Scenario Input Output
Truncated string {"name": "Joh { name: "Joh" }
Truncated number {"val": 123 { val: 123 }
Truncated keyword {"ok": tru { ok: true }
Unclosed containers {"a": [1, 2 { a: [1, 2] }
Trailing comma {"a": 1,} { a: 1 }
Missing comma {"a": 1 "b": 2} { a: 1, b: 2 }

API

new StreamJSON(options?)

  • emitPartial?: boolean — Update partial string values in the live object as characters arrive (default: false)

Instance methods

  • push(chunk: string) — Feed a chunk. O(chunk.length) per call.
  • end() — Signal stream complete. Flushes pending state, closes open containers.
  • get(): unknown — Return current parsed value. O(1).
  • reset() — Clear all state for reuse.
  • on(event, handler) / off(event, handler) — Subscribe to events.

Events

  • value(path, value, isComplete) — A value was parsed or updated
  • object_start(path) / object_end(path) — Object opened/closed
  • array_start(path) / array_end(path) — Array opened/closed
  • error(error, position) — Parse error encountered (recoverable)

StreamJSON.parse(json: string): unknown

Static convenience. Like JSON.parse but tolerant of truncated/malformed input.

Security

  • Prototype pollution immune: All parsed objects use Object.create(null) — no __proto__, constructor, or prototype chain attacks.
  • No regex in hot path: Zero ReDoS risk.
  • Invalid unicode/escape handling: Emits error events instead of silently producing corrupt values.

How it works

StreamJSON is a push-based state machine that processes each byte exactly once.

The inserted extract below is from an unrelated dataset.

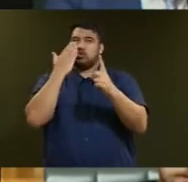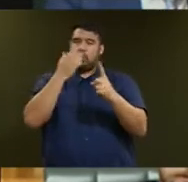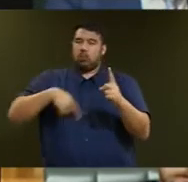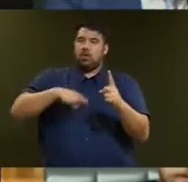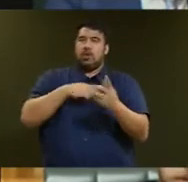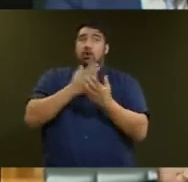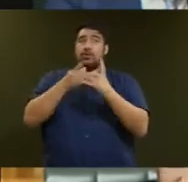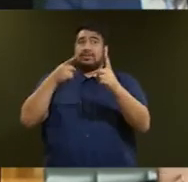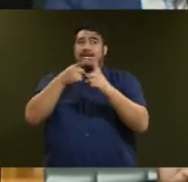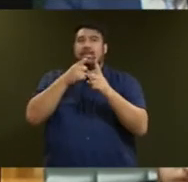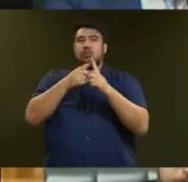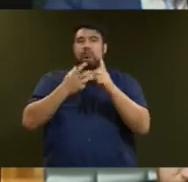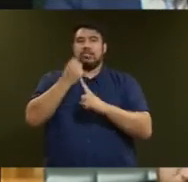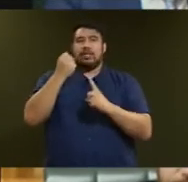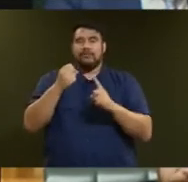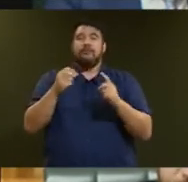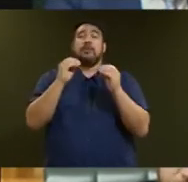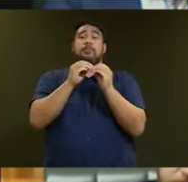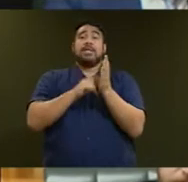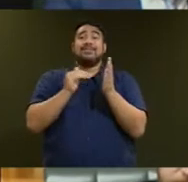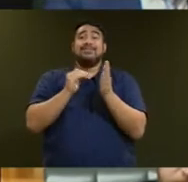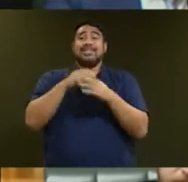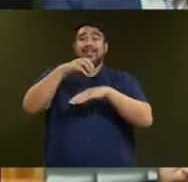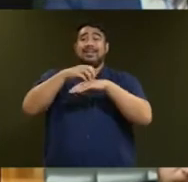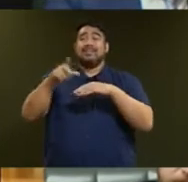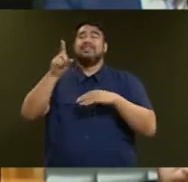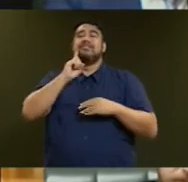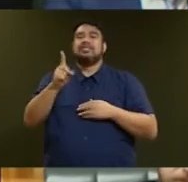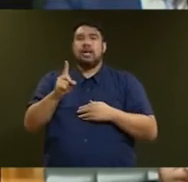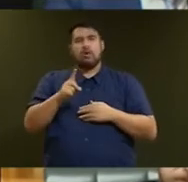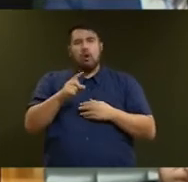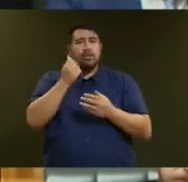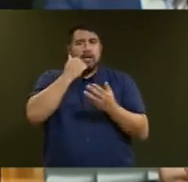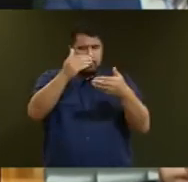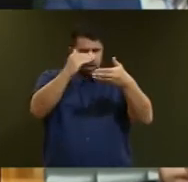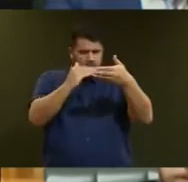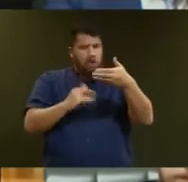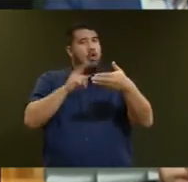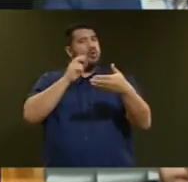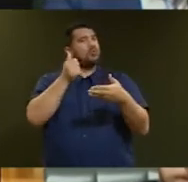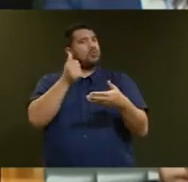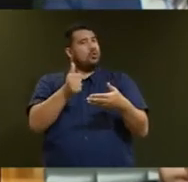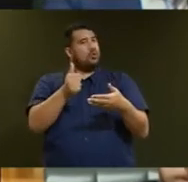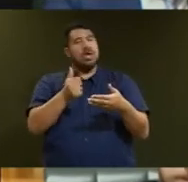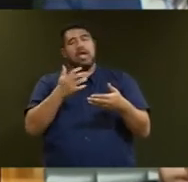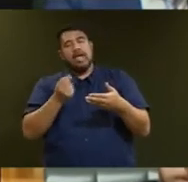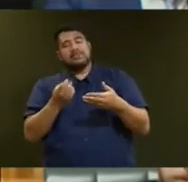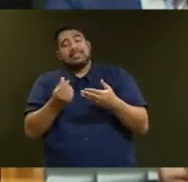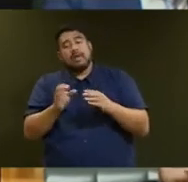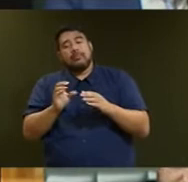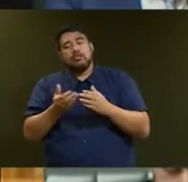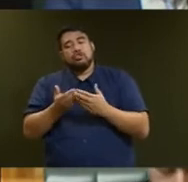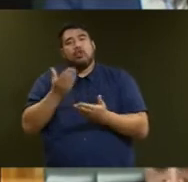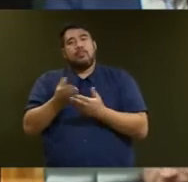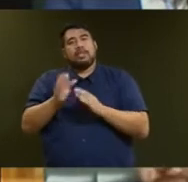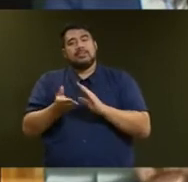achieve its fiscal targets. And BNZ economists stated the fiscal numbers look good, with a string of reasonable surpluses increases, causing the net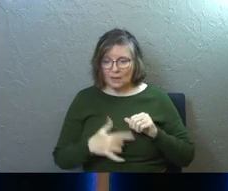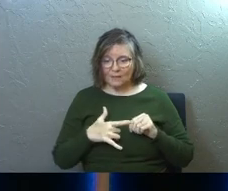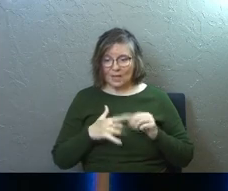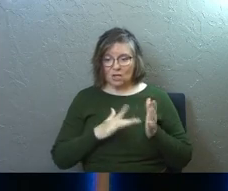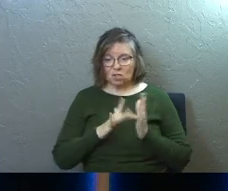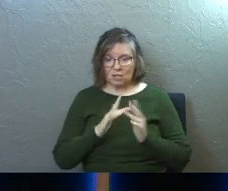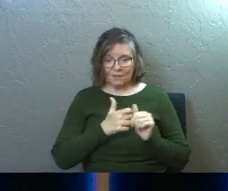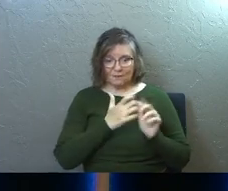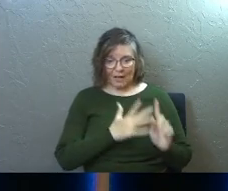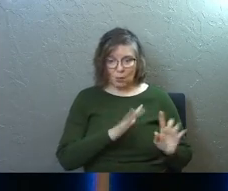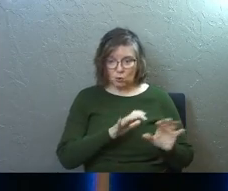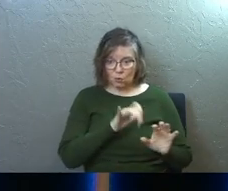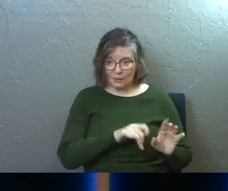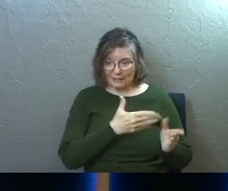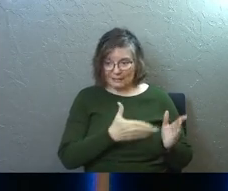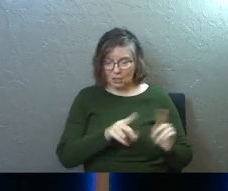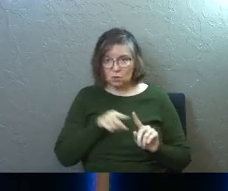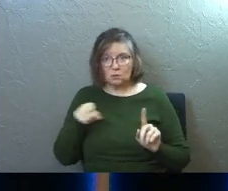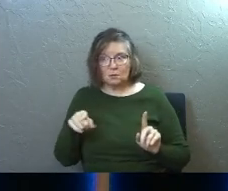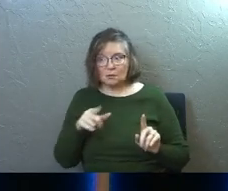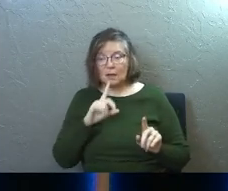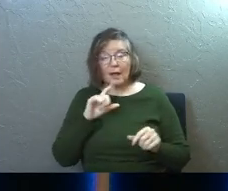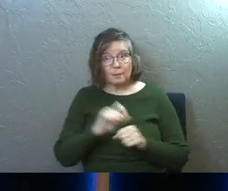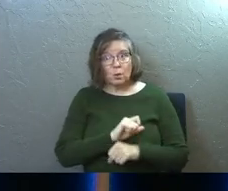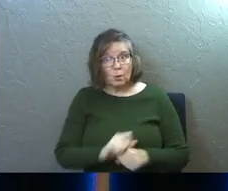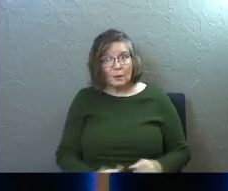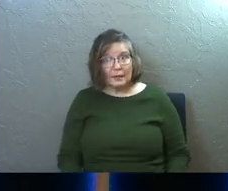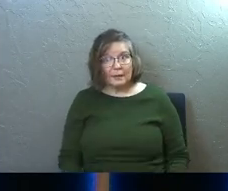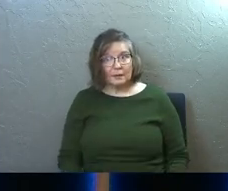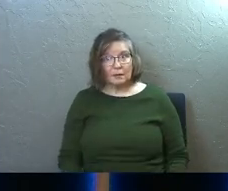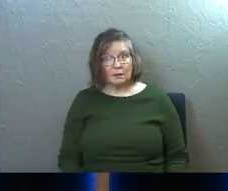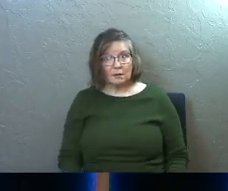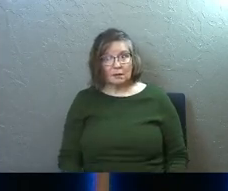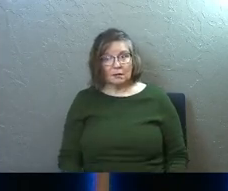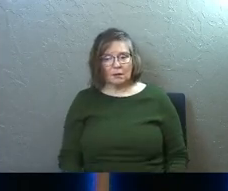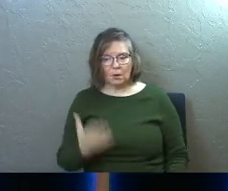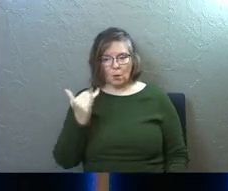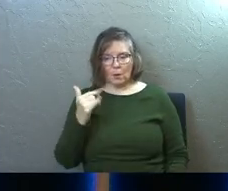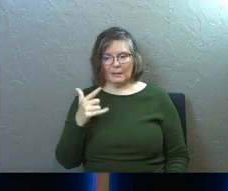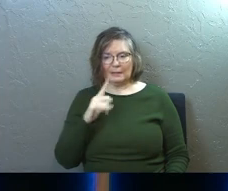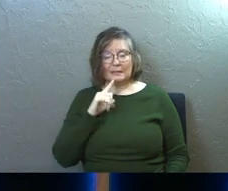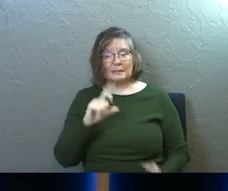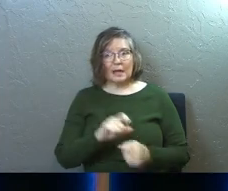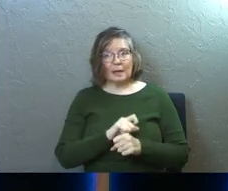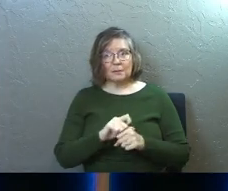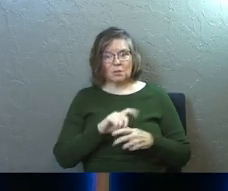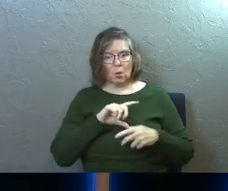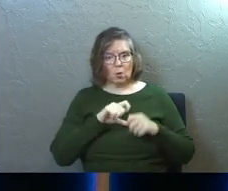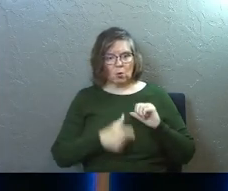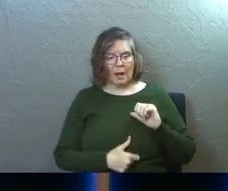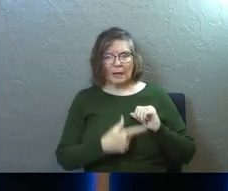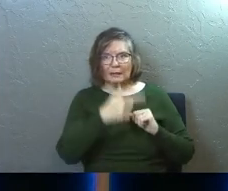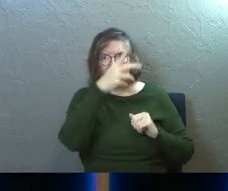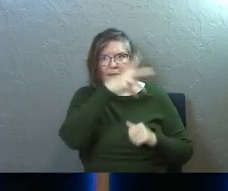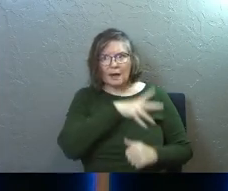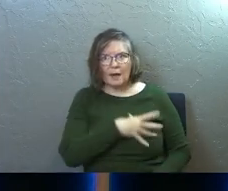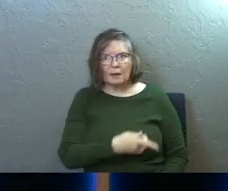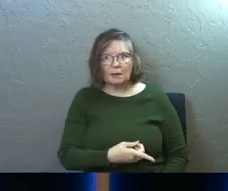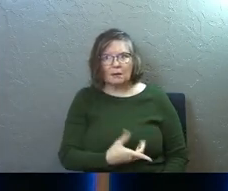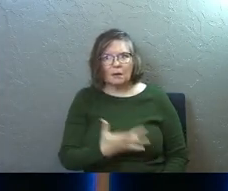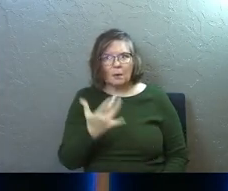that a Jesus follower would do this thing. Absolutely. Why didn't this absolutely wreck this guy?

Instead of building an AST, it mutates a live JavaScript object tree directly — the same approach that made Flowdown 2,146x faster than marked for streaming markdown.

Why competitors are slow: partial-json and similar libraries call parse(accumulatedString) on every chunk. At chunk N, they re-parse all N previous chunks. Total work: 1 + 2 + 3 + ... + N = O(N²).

Why StreamJSON is fast: Each push(chunk) processes only the new bytes and updates the object tree in place. Total work: O(N).